By Robert Preidt
"Lung disease is an important public health problem, so it's important to identify modifiable risk factors for prevention," study author Corrine Hanson, an associate professor of medical nutrition at the University of Nebraska Medical Center, said in a journal news release.
"However, beyond smoking very few preventative strategies have been identified. Increasing fiber intake may be a practical and effective way for people to have an impact on their risk of lung disease," she added.
The findings were published recently in the Annals of the American Thoracic Society.
Researchers looked at federal government data from almost 2,000 American adults. They were between 40 and 79 years old.

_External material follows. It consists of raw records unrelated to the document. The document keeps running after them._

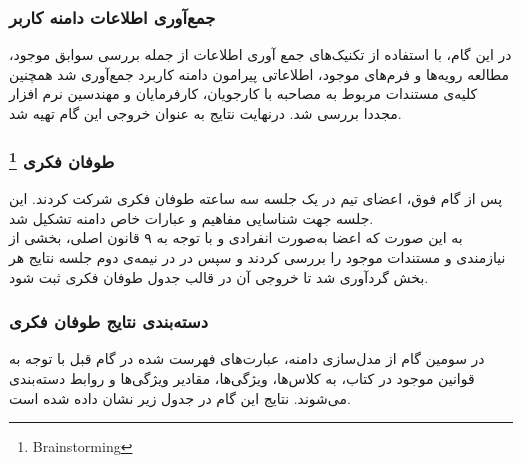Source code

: \documentclass[12pt]{article}
\begin{document}
	\subsubsection{جمع‌آوری اطلاعات دامنه کاربر}
	در این گام، با استفاده از تکنیک‌های جمع آوری اطلاعات از جمله بررسی سوابق موجود، مطالعه رویه‌ها و فرم‌های موجود، اطلاعاتی پیرامون دامنه کاربرد جمع‌آوری شد همچنین کلیه‌ی مستندات مربوط به مصاحبه با کارجویان‌‌، کارفرمایان و مهندسین نرم افزار مجددا بررسی شد. درنهایت نتایج به عنوان خروجی این گام تهیه شد.

	\subsubsection{طوفان فکری \footnote{Brainstorming}}
	پس از گام فوق، اعضای تیم در یک جلسه سه ساعته طوفان فکری شرکت کردند. این جلسه جهت شناسایی مفاهیم و عبارات خاص دامنه تشکیل شد.\\
	به این صورت که اعضا به‌صورت انفرادی و با توجه به ۹ قانون اصلی، بخشی از نیازمندی و مستندات موجود را بررسی کردند و سپس در در نیمه‌ی دوم جلسه نتایج هر بخش گردآوری شد تا خروجی آن در قالب جدول طوفان فکری ثبت شود.

	\subsubsection{دسته‌بندی نتایج طوفان فکری}
	در سومین گام از مدل‌سازی دامنه، عبارت‌های فهرست شده در گام قبل با توجه به قوانین موجود در کتاب، به کلاس‌ها، ویژگی‌ها، مقادیر ویژگی‌ها و روابط دسته‌بندی می‌شوند.
	نتایج این گام در جدول زیر نشان داده شده است.
\end{document}
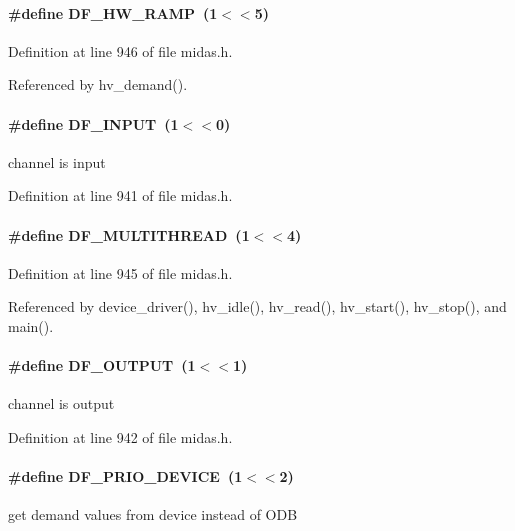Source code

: \paragraph[{DF\_\-HW\_\-RAMP}]{\setlength{\rightskip}{0pt plus 5cm}\#define DF\_\-HW\_\-RAMP~(1$<$$<$5)}\hfill\label{group__mequipment_ga2bc66eaec0c3f864e8e3fb89992857d5}


Definition at line 946 of file midas.h.

Referenced by hv\_\-demand().
\paragraph[{DF\_\-INPUT}]{\setlength{\rightskip}{0pt plus 5cm}\#define DF\_\-INPUT~(1$<$$<$0)}\hfill\label{group__mequipment_gace7257be62c3d56a883e4ad1dff6fdda}
channel is input 

Definition at line 941 of file midas.h.
\paragraph[{DF\_\-MULTITHREAD}]{\setlength{\rightskip}{0pt plus 5cm}\#define DF\_\-MULTITHREAD~(1$<$$<$4)}\hfill\label{group__mequipment_ga2499f0abd1f0577de72d1d5645fc7713}


Definition at line 945 of file midas.h.

Referenced by device\_\-driver(), hv\_\-idle(), hv\_\-read(), hv\_\-start(), hv\_\-stop(), and main().
\paragraph[{DF\_\-OUTPUT}]{\setlength{\rightskip}{0pt plus 5cm}\#define DF\_\-OUTPUT~(1$<$$<$1)}\hfill\label{group__mequipment_ga9a302762256e89a266256dcadd31b90b}
channel is output 

Definition at line 942 of file midas.h.
\paragraph[{DF\_\-PRIO\_\-DEVICE}]{\setlength{\rightskip}{0pt plus 5cm}\#define DF\_\-PRIO\_\-DEVICE~(1$<$$<$2)}\hfill\label{group__mequipment_ga14cf699d29a6edd2088b83e17cda6744}
get demand values from device instead of ODB 

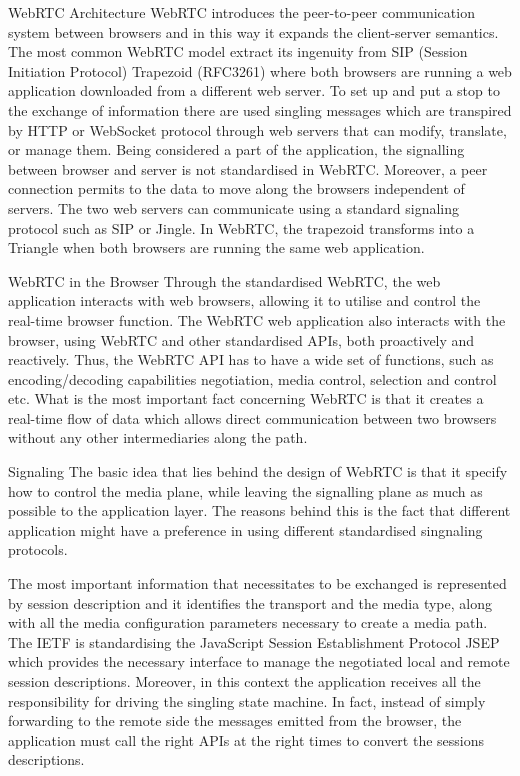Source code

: WebRTC Architecture
WebRTC introduces the peer-to-peer communication system between browsers and in this way it expands the client-server semantics. The most common WebRTC model extract its ingenuity from 
SIP (Session Initiation Protocol) Trapezoid (RFC3261) where both  browsers are running a web application downloaded from a different web server. To set up and put a stop to the exchange of information there are used singling messages which are transpired by HTTP or WebSocket protocol through web servers that can modify, translate, or manage them. Being considered a part of the application, the signalling between browser and server is not standardised in WebRTC. Moreover, a peer connection permits to the data to move along the browsers independent of servers. The two web servers can communicate using a standard signaling protocol such as SIP or Jingle. In WebRTC, the trapezoid transforms into a Triangle when both browsers are running the same web application. 

WebRTC in the Browser 
Through the standardised WebRTC, the web application interacts with web browsers, allowing it to utilise and control the real-time browser function. The WebRTC web application also interacts with the browser, using WebRTC and other standardised APIs, both proactively and reactively. Thus, the WebRTC API has to have a wide set of functions, such as encoding/decoding capabilities negotiation, media control, selection and control etc. What is the most important fact concerning WebRTC  is that it creates a real-time flow of data which allows direct communication between two browsers without any other intermediaries along the path. 

 Signaling 
The basic idea that lies behind the design of WebRTC is that it specify how to control the media plane, while leaving the signalling plane as much as possible to the application layer. The reasons behind this is the fact that different application might have a preference in using different standardised singnaling protocols. 

The most important information that necessitates to be exchanged is represented by session description and it identifies the transport and the media type, along with all the media configuration parameters necessary to create a media path. The IETF is standardising the JavaScript Session Establishment Protocol JSEP which  provides the necessary interface 
 to manage the negotiated local and remote session descriptions. Moreover, in this context the application receives all the responsibility for driving the singling state machine. In fact, instead of simply forwarding to the remote side the messages emitted from the browser, the application must call the right APIs at the right times to convert the sessions descriptions.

The researchers found that 68 percent of those who had the highest fiber consumption (about 18 grams or more daily) had normal lung function compared to 50 percent for those with the lowest fiber intake. And, only 15 percent of those who ate a lot of fiber had airway restriction, but 30 percent of those with the lowest fiber intake did, the study showed.
People with the highest fiber consumption also did better on two important breathing tests. They had larger lung capacity and could exhale more air in one second, the study said.
Although the study found a link between fiber consumption and better lung health, it wasn't designed to prove a cause-and-effect relationship.
But, if the findings are confirmed in future studies, public health campaigns may one day "target diet and fiber as safe and inexpensive ways of preventing lung disease," Hanson said.